Directive »
Collect every line in the listing below that contains the word "acabar".

[Stored data entries]
* * * * *

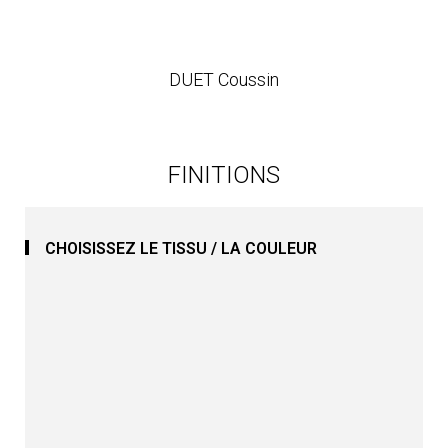
DUET Coussin
FINITIONS
CHOISISSEZ LE TISSU / LA COULEUR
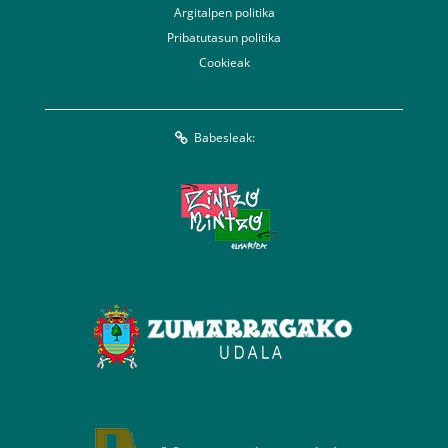
Argitalpen politika
Pribatutasun politika
Cookieak
Babesleak:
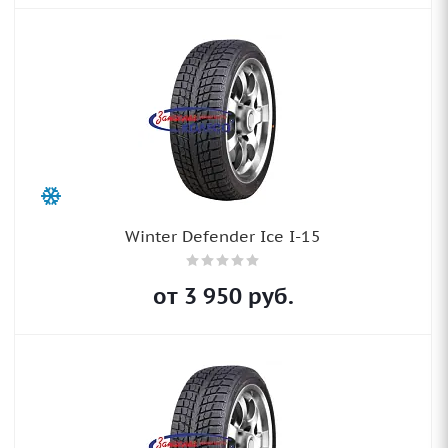
Winter Defender Ice I-15
от
3 950
руб.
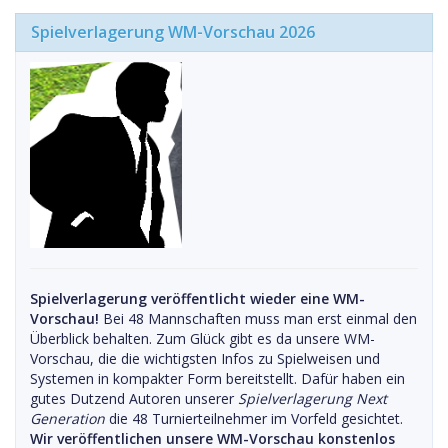
Spielverlagerung WM-Vorschau 2026
Spielverlagerung veröffentlicht wieder eine WM-
Vorschau!
Bei 48 Mannschaften muss man erst einmal den
Überblick behalten. Zum Glück gibt es da unsere WM-
Vorschau, die die wichtigsten Infos zu Spielweisen und
Systemen in kompakter Form bereitstellt. Dafür haben ein
gutes Dutzend Autoren unserer
Spielverlagerung Next
Generation
die 48 Turnierteilnehmer im Vorfeld gesichtet.
Wir veröffentlichen unsere WM-Vorschau konstenlos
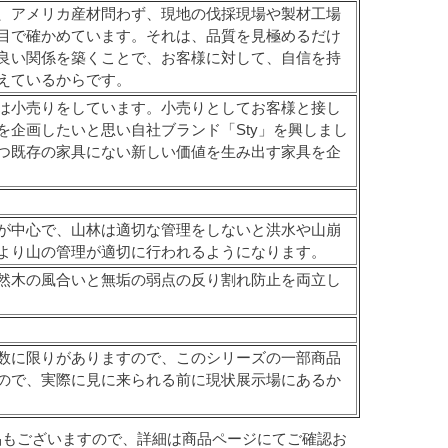
、アメリカ産材問わず、現地の伐採現場や製材工場
目で確かめています。それは、品質を見極めるだけ
良い関係を築くことで、お客様に対して、自信を持
えているからです。
は小売りをしています。小売りとしてお客様と接し
企画したいと思い自社ブランド「Sty」を興しまし
つ既存の家具にない新しい価値を生み出す家具を企
が中心で、山林は適切な管理をしないと洪水や山崩
より山の管理が適切に行われるようになります。
然木の風合いと無垢の弱点の反り割れ防止を両立し
数に限りがありますので、このシリーズの一部商品
ので、実際に見に来られる前に現状展示場にあるか
品もございますので、詳細は商品ページにてご確認お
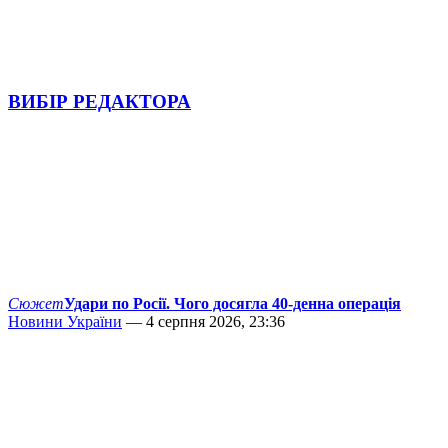
ВИБІР РЕДАКТОРА
Сюжет
Удари по Росії. Чого досягла 40-денна операція
Новини України
— 4 серпня 2026, 23:36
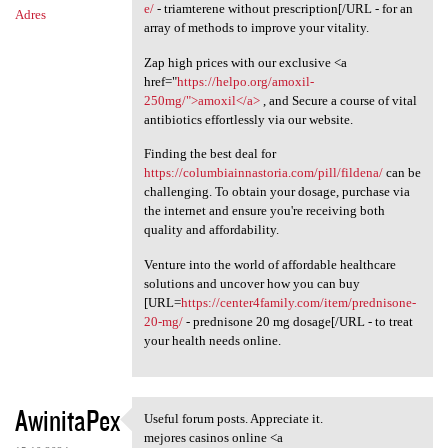
e/
- triamterene without prescription[/URL - for an
Adres
array of methods to improve your vitality.
Zap high prices with our exclusive <a
href="
https://helpo.org/amoxil-
250mg/">amoxil</a>
, and Secure a course of vital
antibiotics effortlessly via our website.
Finding the best deal for
https://columbiainnastoria.com/pill/fildena/
can be
challenging. To obtain your dosage, purchase via
the internet and ensure you're receiving both
quality and affordability.
Venture into the world of affordable healthcare
solutions and uncover how you can buy
[URL=
https://center4family.com/item/prednisone-
20-mg/
- prednisone 20 mg dosage[/URL - to treat
your health needs online.
AwinitaPex
Useful forum posts. Appreciate it.
Useful forum posts.
mejores casinos online <a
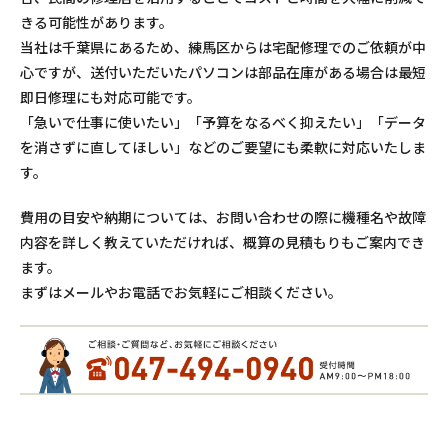
きる可能性があります。
当社は千葉県にあるため、練馬区からは宅配修理でのご依頼が中
心ですが、送付いただいたパソコンは部品在庫がある場合は最短
即日修理にも対応可能です。
「急いで仕事に使いたい」「予算をなるべく抑えたい」「データ
を消さずに直してほしい」などのご要望にも柔軟に対応いたしま
す。
費用の目安や納期については、お問い合わせの際に機種名や故障
内容を詳しく教えていただければ、概算の見積もりもご案内でき
ます。
まずはメールやお電話でお気軽にご相談ください。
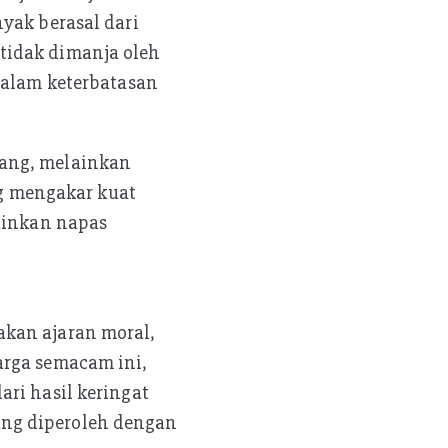
yak berasal dari
tidak dimanja oleh
dalam keterbatasan
rang, melainkan
ng mengakar kuat
lainkan napas
akan ajaran moral,
arga semacam ini,
ri hasil keringat
ng diperoleh dengan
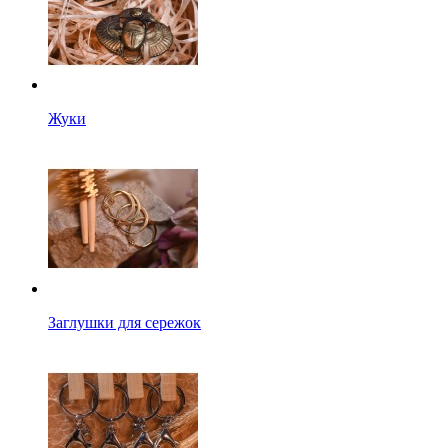
Жуки
Заглушки для сережок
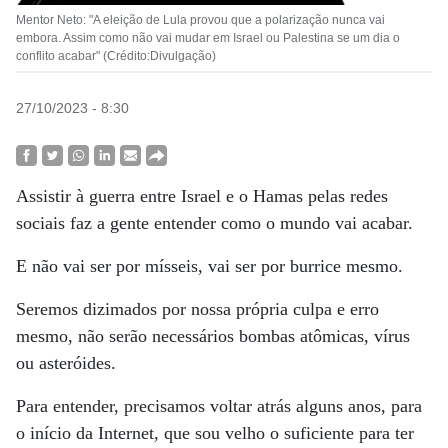
Mentor Neto: "A eleição de Lula provou que a polarização nunca vai
embora. Assim como não vai mudar em Israel ou Palestina se um dia o
conflito acabar" (Crédito:Divulgação)
27/10/2023 - 8:30
Assistir à guerra entre Israel e o Hamas pelas redes
sociais faz a gente entender como o mundo vai acabar.
E não vai ser por mísseis, vai ser por burrice mesmo.
Seremos dizimados por nossa própria culpa e erro
mesmo, não serão necessários bombas atômicas, vírus
ou asteróides.
Para entender, precisamos voltar atrás alguns anos, para
o início da Internet, que sou velho o suficiente para ter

* * * * *

Your solution »
conflito acabar" (Crédito:Divulgação)
sociais faz a gente entender como o mundo vai acabar.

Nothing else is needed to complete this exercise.